Children who get into trouble often turn their lives around as they mature, Davis told the jury. That Shea Graham was misbehaving at age 20 didn’t mean she would not be a different person at age 22, he said: “She’s never going to have that chance.”

Speaking personally, Davis told jurors he thought he knew love when he married, but decided he didn’t really know until the first time he held his newborn son.

That a parent would do what Lisa Graham did to her own child is unconscionable, he said: “It is beyond comprehension that this woman did what she did. This case calls for the maximum penalty.”

When court ended, Davis told reporters the trial in a death-penalty case is only the first chapter in a long series of appeals, the first to the Alabama Supreme Court.

“Prosecutors are fond of saying that actually this part of this sort of case is more like the beginning than it is like the end, because of the appellate process,” he said.

Sheriff Heath Taylor, who as a lieutenant was a primary investigator in the Graham case, talked about the bizarre circumstances.

Of he and Davis, Taylor said: “Neither of us had seen a biological mother hire or pay someone to kill their daughter, their daughter or son. At some point in the last eight years, we tried to research how many times around the country that had occurred, and we were not able to come up with very many if any cases.”

Homicides involving “heat of the moment” family violence are not uncommon, he said, but that was not the case here: “This was a premeditated, longtime, thought-out situation, so I think that’s what’s so troubling about it.”

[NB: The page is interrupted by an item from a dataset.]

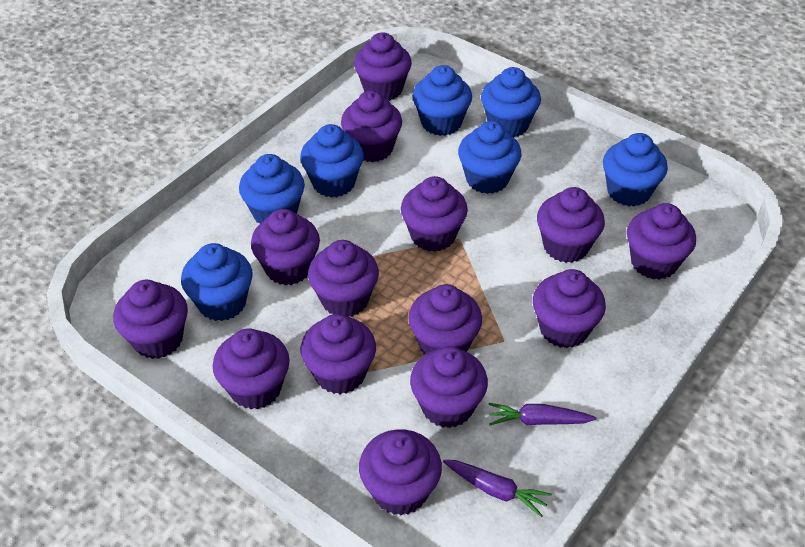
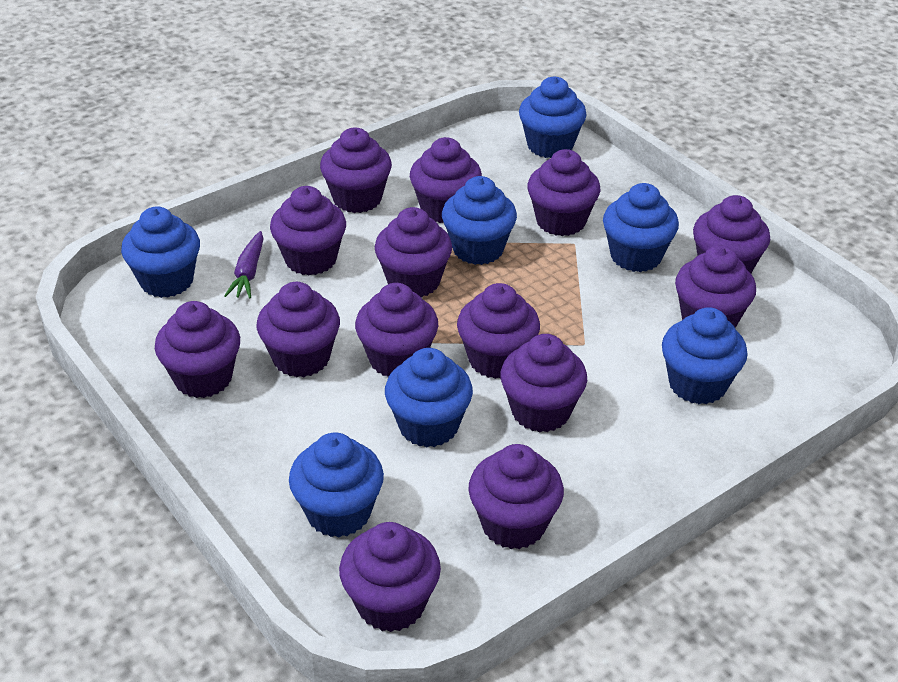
purple carrot: 2 -> 1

Asked about Walton’s betrayal of his young friend Shea Graham, Taylor said: “Let’s don’t try to sugar-coat Kenny Walton. He is as cold a murderer as you will ever find. If you were in the courtroom when they asked him how he felt right after shooting her, his answer was ‘normal.’ That’s as chilling as you’re ever going to get.”

Walton pleaded guilty to Shea Graham’s murder on June 14, 2012. He was sentenced to life in prison with possible parole.

According to the Alabama Department of Corrections, Kenneth Rognet Walton currently is being held in the Bibb Correctional Facility in Brent.

Walton today is 43 years old. Lisa Graham is 47.